The additional packages are just the difference: diff jaunty.original mysystem.2009017
ANSWER 4
Score 3
Aptitude is actually quite good at this. Aptitude does know when something was installed by hand or by dependency and you can tell it to remove things that are no longer needed and were only installed because something else depended on it always keeping up your system as small as possible.
There's a handful of packages that make up an Ubuntu installation, ubuntu-minimal, ubuntu-desktop, ubuntu-server and so on. If you tell Aptitude to mark those as manually installed and remove everything else, then you end up with the minimum amount possible of packages.
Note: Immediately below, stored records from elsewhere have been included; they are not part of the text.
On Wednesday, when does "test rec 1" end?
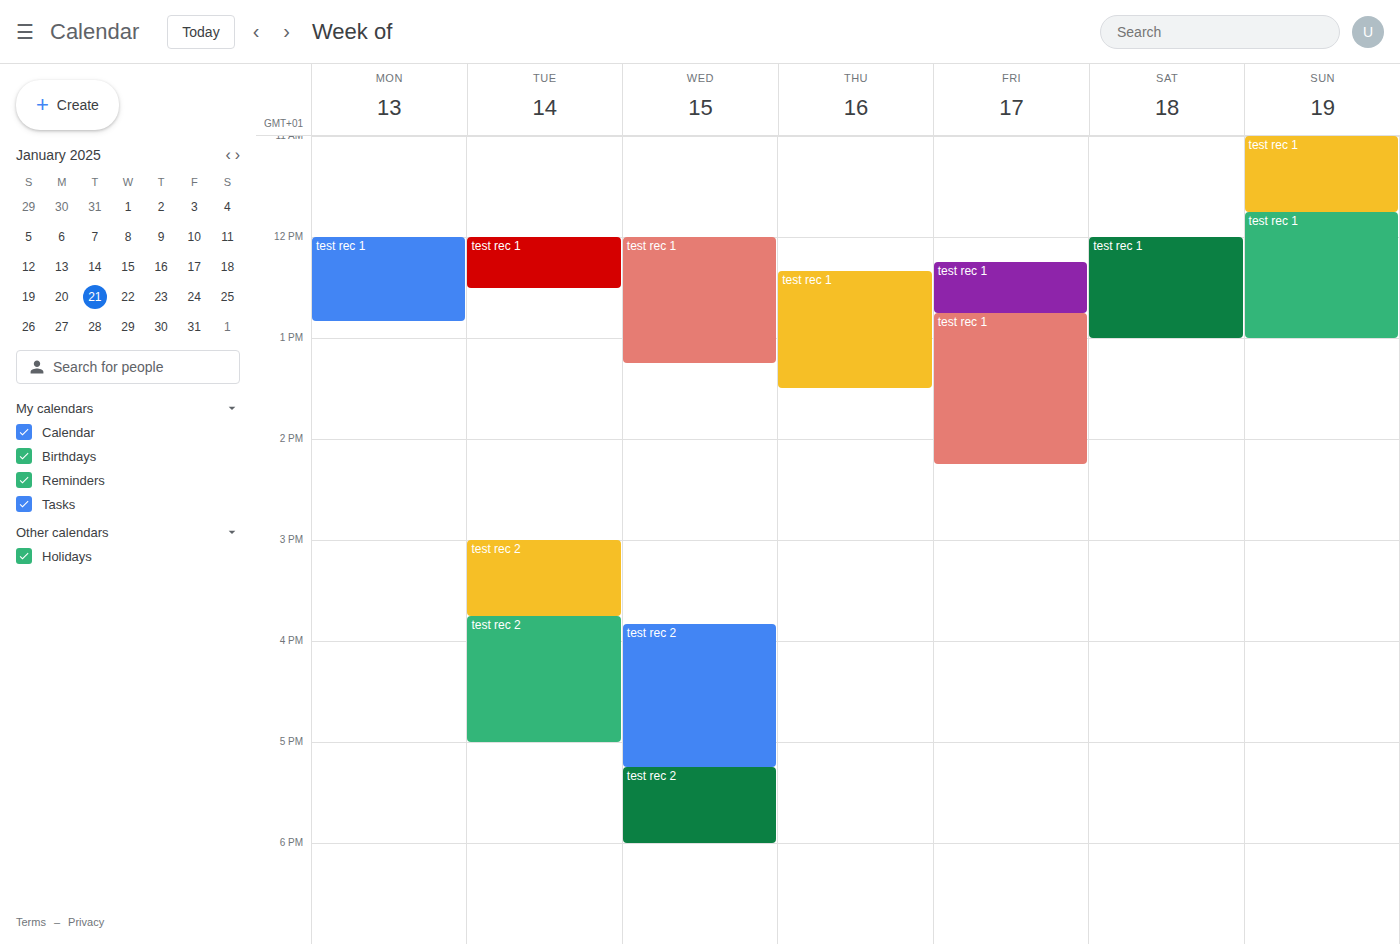
1:15 PMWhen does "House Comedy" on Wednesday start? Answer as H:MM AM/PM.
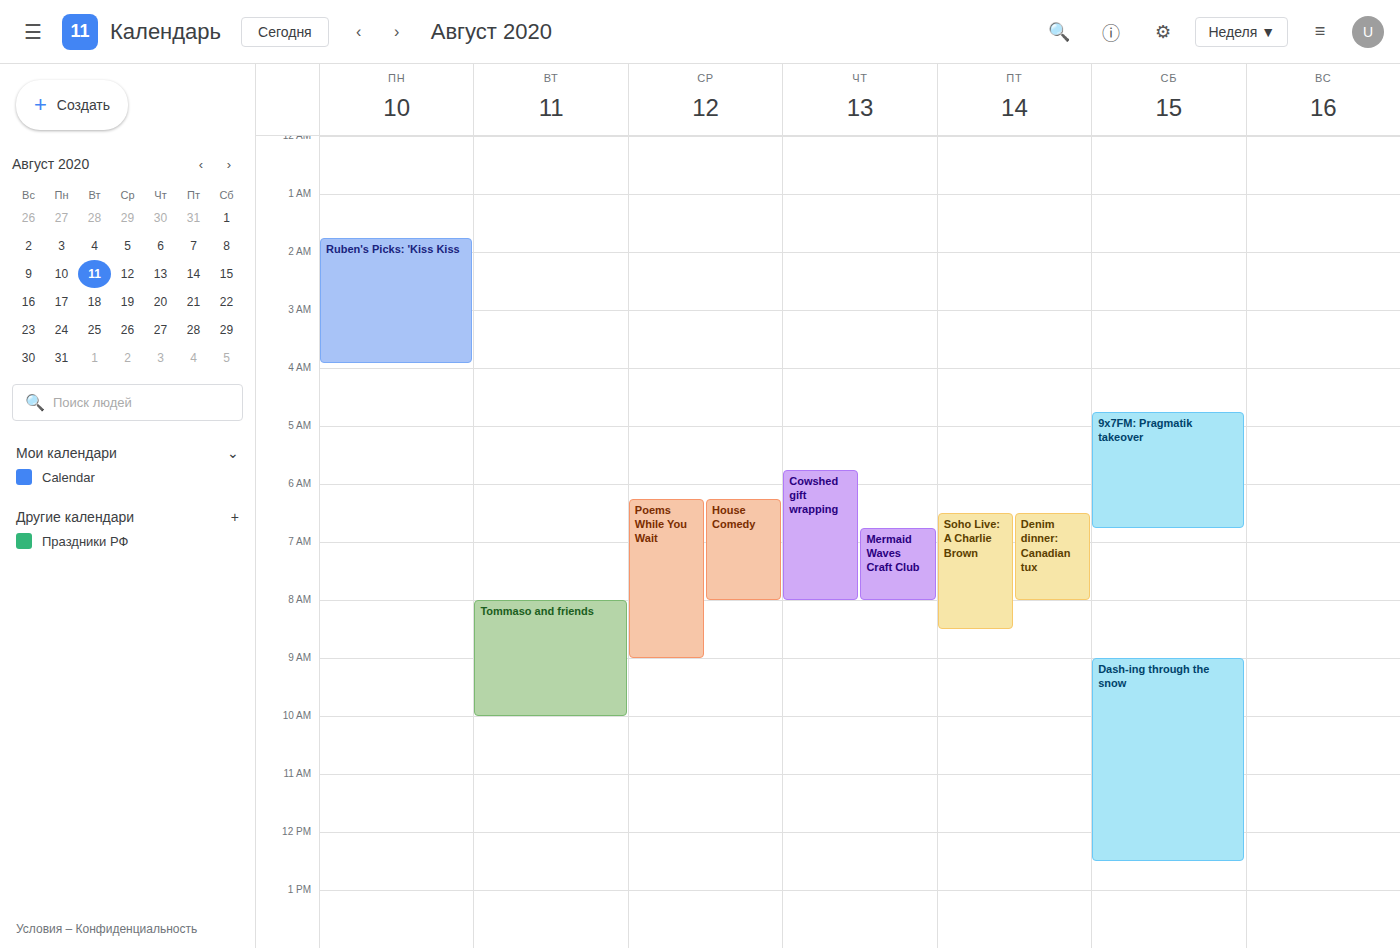
6:15 AMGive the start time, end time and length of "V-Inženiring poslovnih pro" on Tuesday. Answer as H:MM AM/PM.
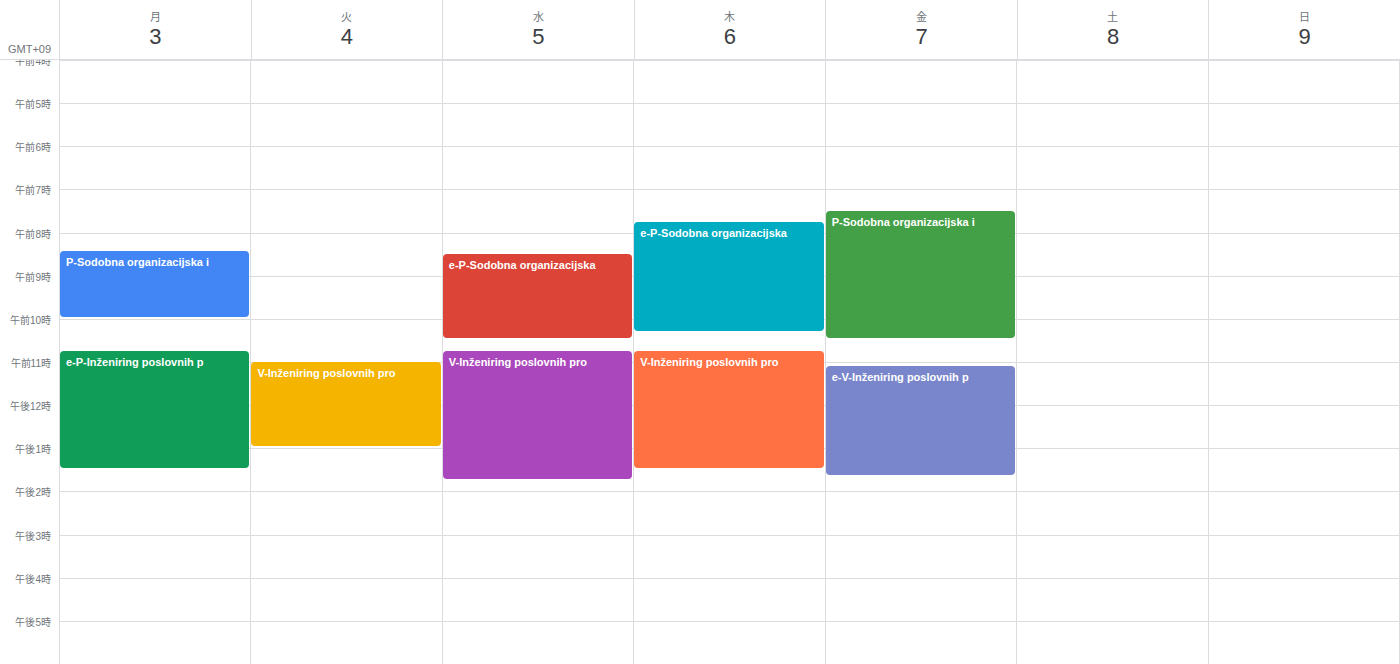
11:00 AM to 1:00 PM, 2 hours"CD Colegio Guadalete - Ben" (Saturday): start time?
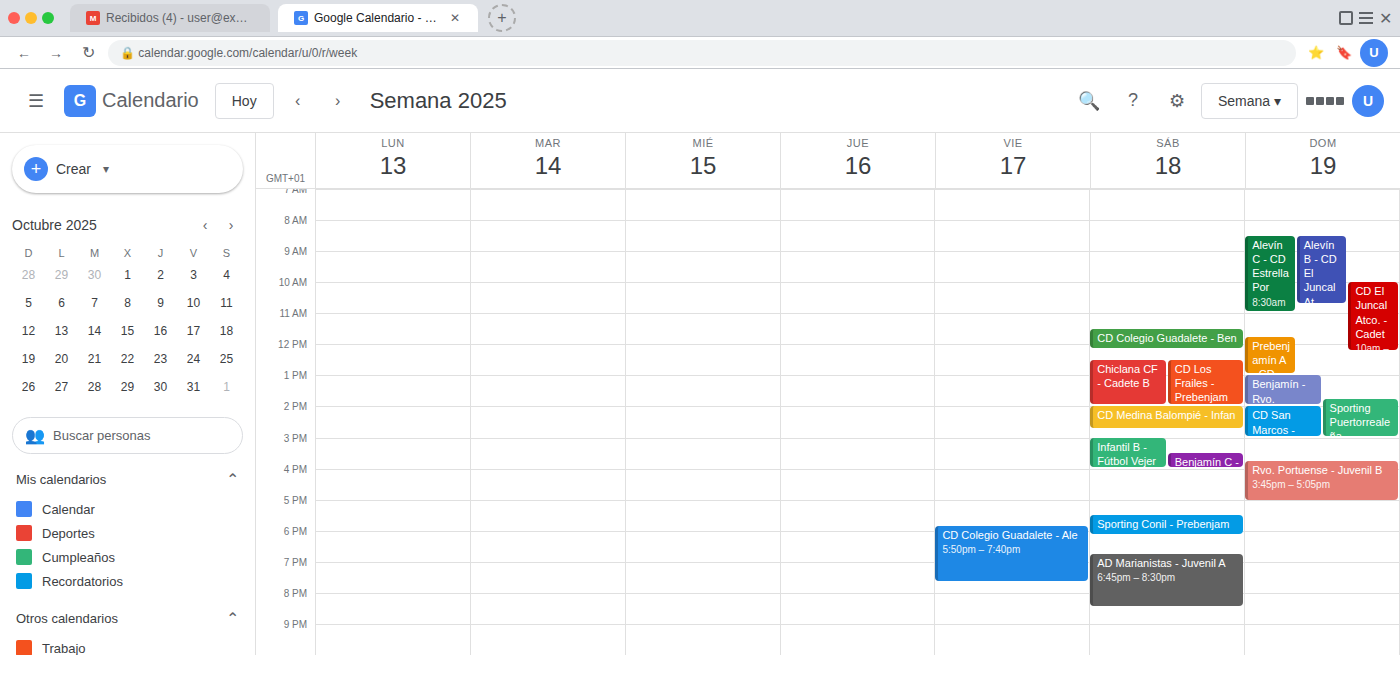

I explain how to do all that in two posts at my blog: Cleaning up a Debian GNU/Linux and Cleaning up a Debian GNU/Linux (or Ubuntu), reprise. In short, the answer you are looking for is:
aptitude search ~i | grep -v "i A"
The last time I worked with that, if you used apt-get, then it didn't work. That's why I always recommend aptitude and as far as I know, Debian is deprecating apt-get in favor of aptitude.
I don't know how to do it on Fedora and you should probably separate than into a different question. Fedora and Ubuntu are different operating systems and should be treated as such (even if they share their kernel and some other stuff).
ANSWER 5
Score 2
On debian apt-show-versions shows the versions of the installed packages.
ANSWER 6
Score 2
When just using dpkg
you don't know whether the package was manually installed by the user or automatically (as a dependency or during the initial OS install). If you want to retain that information, you need to get a list of only the packages that were actually manually installed.
For that, you can use either of these two one-liners. Both yield the exact same output on my machine and are more precise than all solutions proposed up until now in this question. They are a combination of the two answers (1) and (2). Note that I originally posted this answer here.
Using apt-mark
:
comm -23 <(apt-mark showmanual | sort -u) <(gzip -dc /var/log/installer/initial-status.gz | sed -n 's/^Package: //p' | sort -u)
Using aptitude
:
comm -23 <(aptitude search '~i !~M' -F '%p' | sed "s/ *$//" | sort -u) <(gzip -dc /var/log/installer/initial-status.gz | sed -n 's/^Package: //p' | sort -u)
Very few packages still fall through the cracks, although I suspect these are actually installed by the user, either right after the installation through the language localization setup or e.g. through the Totem codec installer. Also, the linux-header versions also seem to accumulate, even though I've only installed the non version-specific metapackage. Examples:
libreoffice-help-en-gb
openoffice.org-hyphenation
gstreamer0.10-fluendo-mp3
linux-headers-3.13.0-29
How does it work
- Get the list of manually installed packages. For aptitude, the additional
sed
strips out remaining whitespace at the end of the line. - Get the list of packages installed right after a fresh install.
- Compare the files, only output the lines in file 1 that are not present in file 2.
Other possibilities don't work as well:
- Using the
ubuntu-14.04-desktop-amd64.manifest
file (here for Ubuntu 14.04) instead of/var/log/installer/initial-status.gz
. More packages are shown as manually installed even though they are not. - Using
apt-mark showauto
instead of/var/log/installer/initial-status.gz
.apt-mark
for example doesn't include the xserver-xorg package, while the other file does.
Both list more packages than the above solution.